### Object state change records
□ □ □ □ □
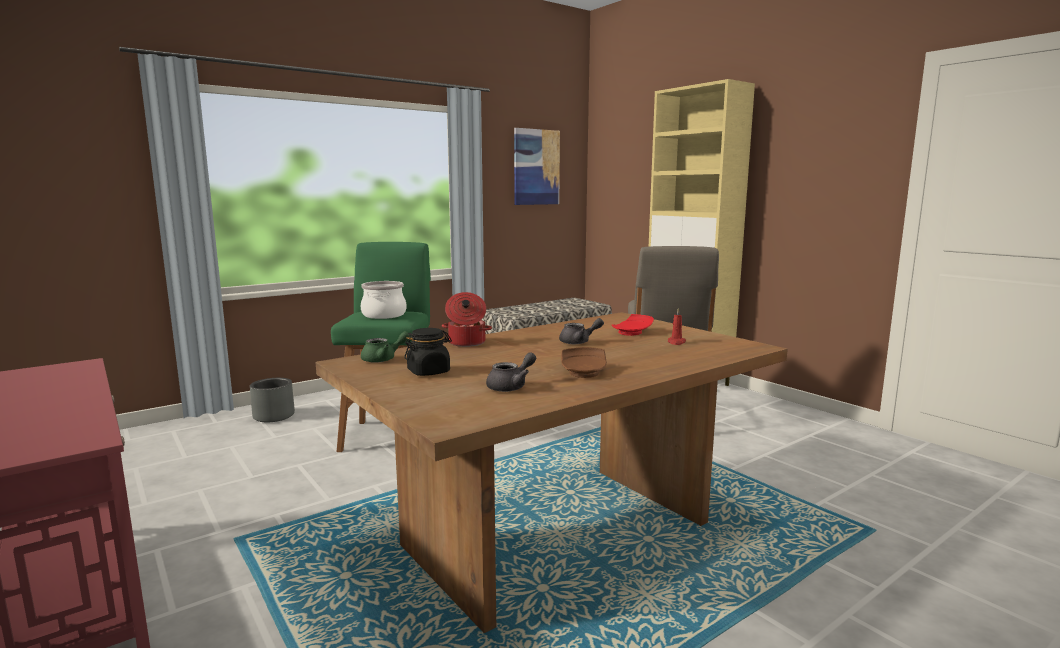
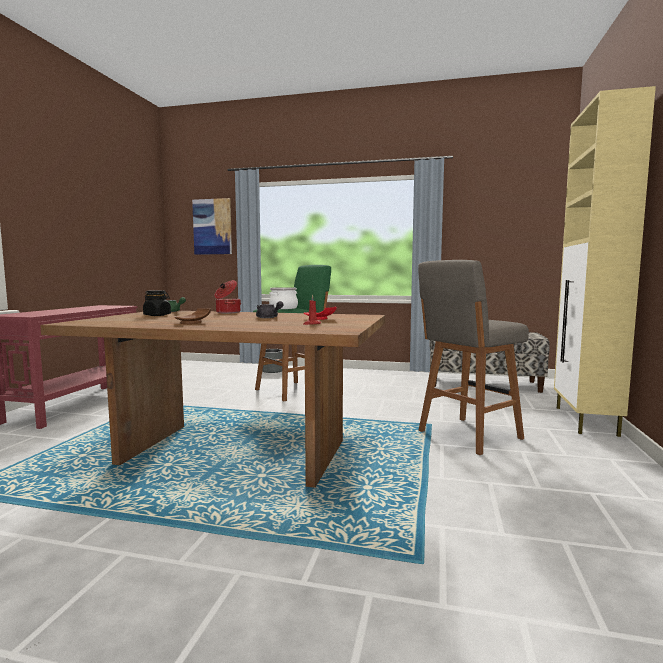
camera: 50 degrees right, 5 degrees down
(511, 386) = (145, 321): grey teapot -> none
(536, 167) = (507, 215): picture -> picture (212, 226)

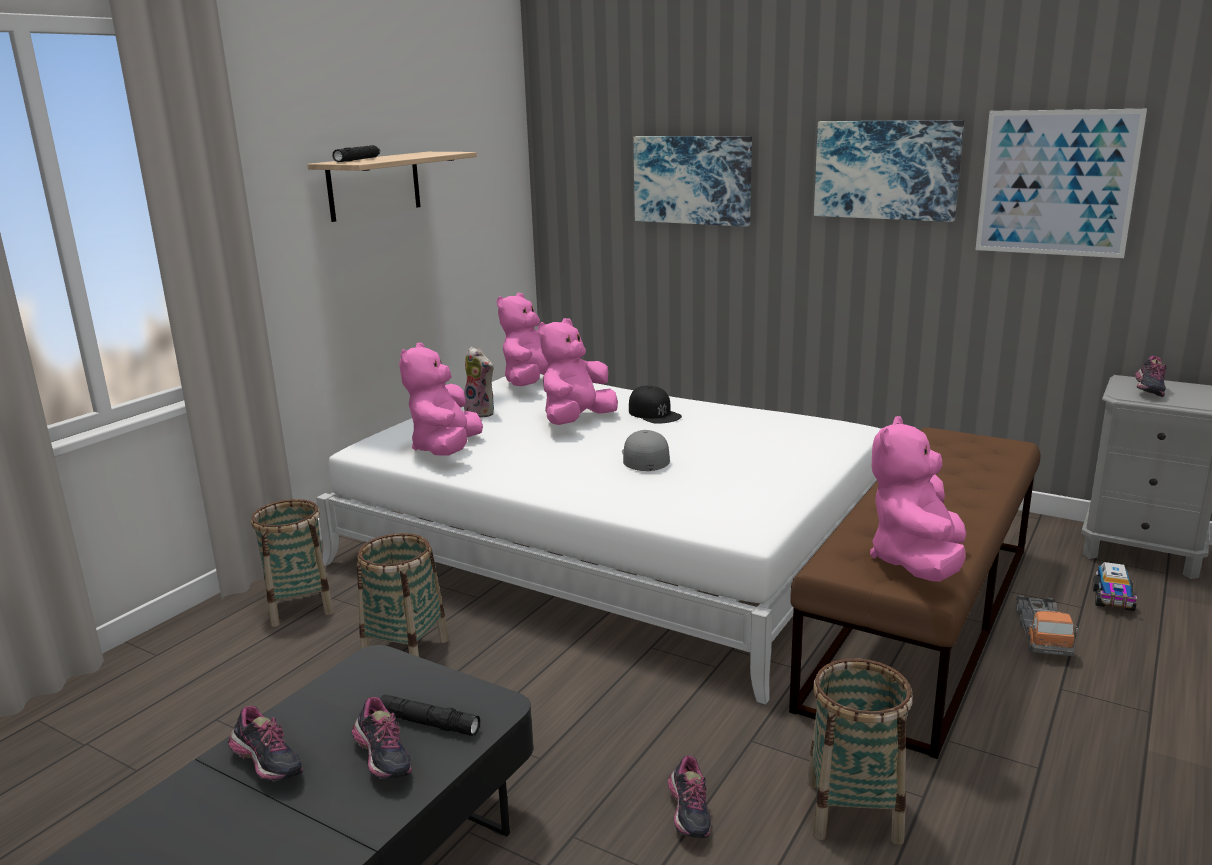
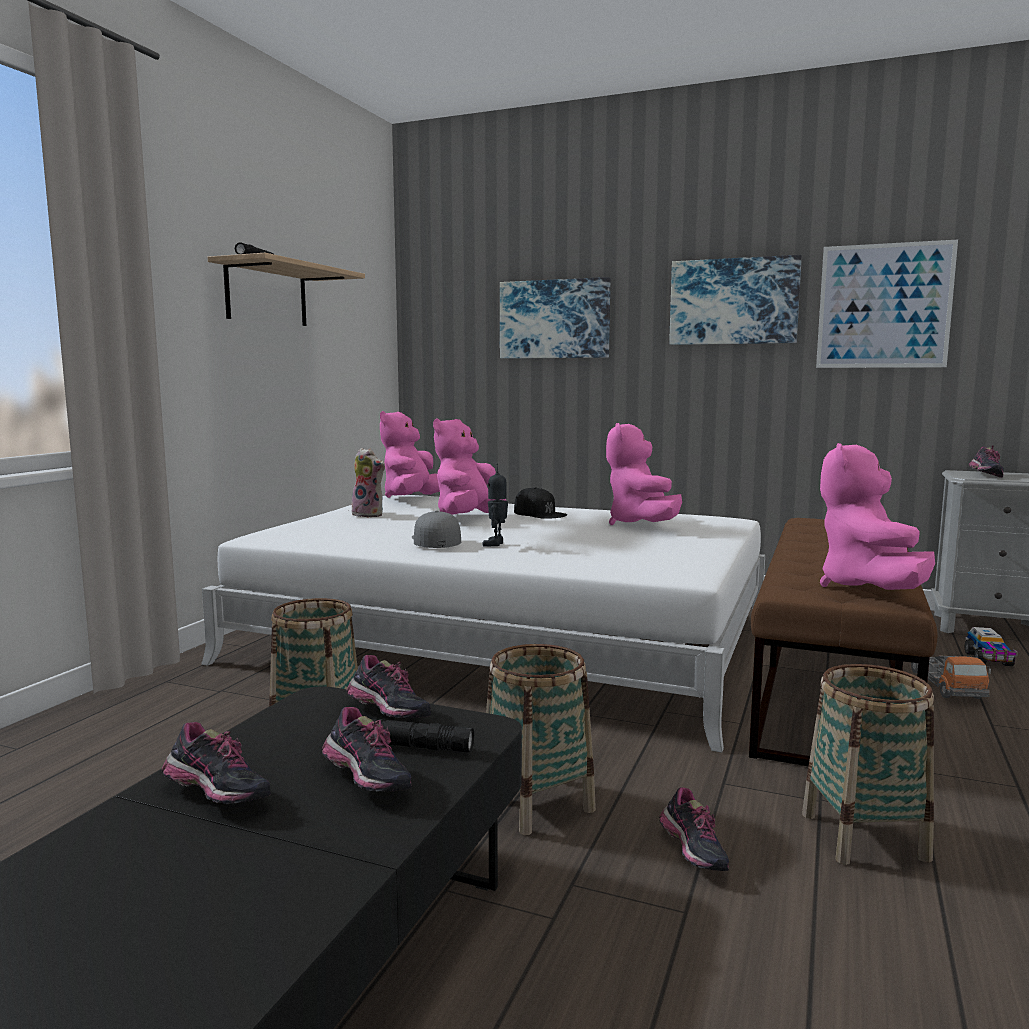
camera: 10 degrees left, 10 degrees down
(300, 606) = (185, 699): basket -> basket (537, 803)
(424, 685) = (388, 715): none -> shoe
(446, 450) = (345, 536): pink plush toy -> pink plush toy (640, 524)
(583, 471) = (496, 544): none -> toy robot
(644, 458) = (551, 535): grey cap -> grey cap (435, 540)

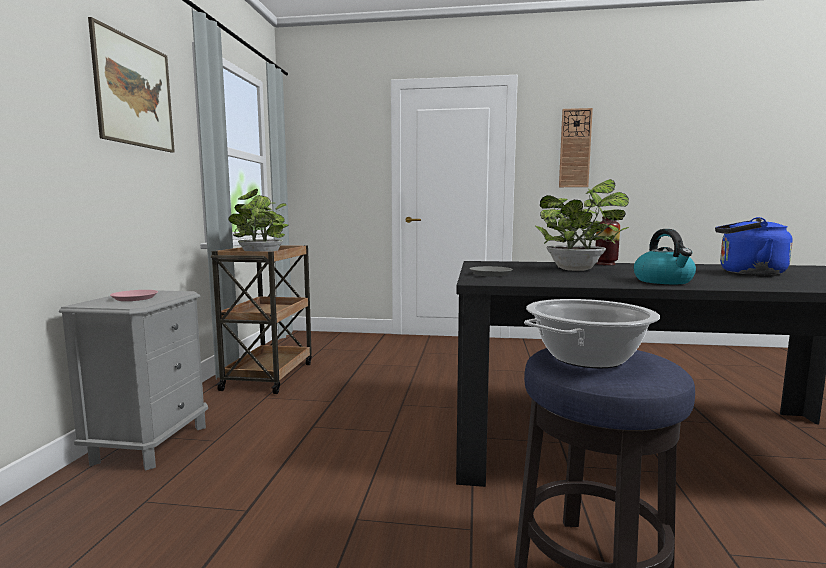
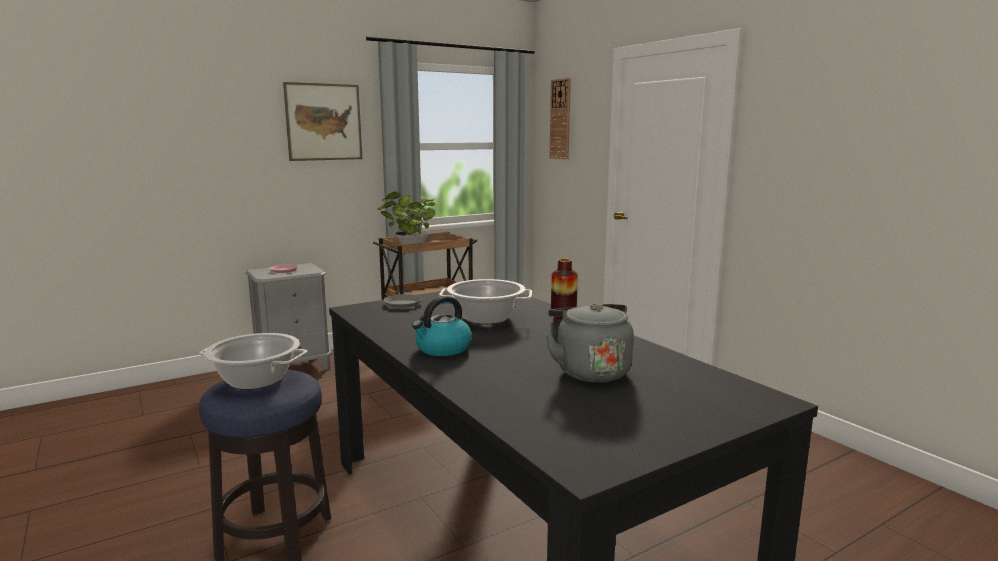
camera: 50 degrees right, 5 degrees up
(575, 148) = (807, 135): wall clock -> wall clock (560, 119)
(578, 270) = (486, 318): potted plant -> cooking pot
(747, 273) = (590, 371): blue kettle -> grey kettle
□ □ □ □ □
### YOUR INSTRUCTIONS
Which lines run from the one holding "camera: 10 degrees left, 10 degrees down" through the end of the records? Reproduce them word for word, both ends included, with no pictures.

### WRITTEN SOLUTION
camera: 10 degrees left, 10 degrees down
(300, 606) = (185, 699): basket -> basket (537, 803)
(424, 685) = (388, 715): none -> shoe
(446, 450) = (345, 536): pink plush toy -> pink plush toy (640, 524)
(583, 471) = (496, 544): none -> toy robot
(644, 458) = (551, 535): grey cap -> grey cap (435, 540)

camera: 50 degrees right, 5 degrees up
(575, 148) = (807, 135): wall clock -> wall clock (560, 119)
(578, 270) = (486, 318): potted plant -> cooking pot
(747, 273) = (590, 371): blue kettle -> grey kettle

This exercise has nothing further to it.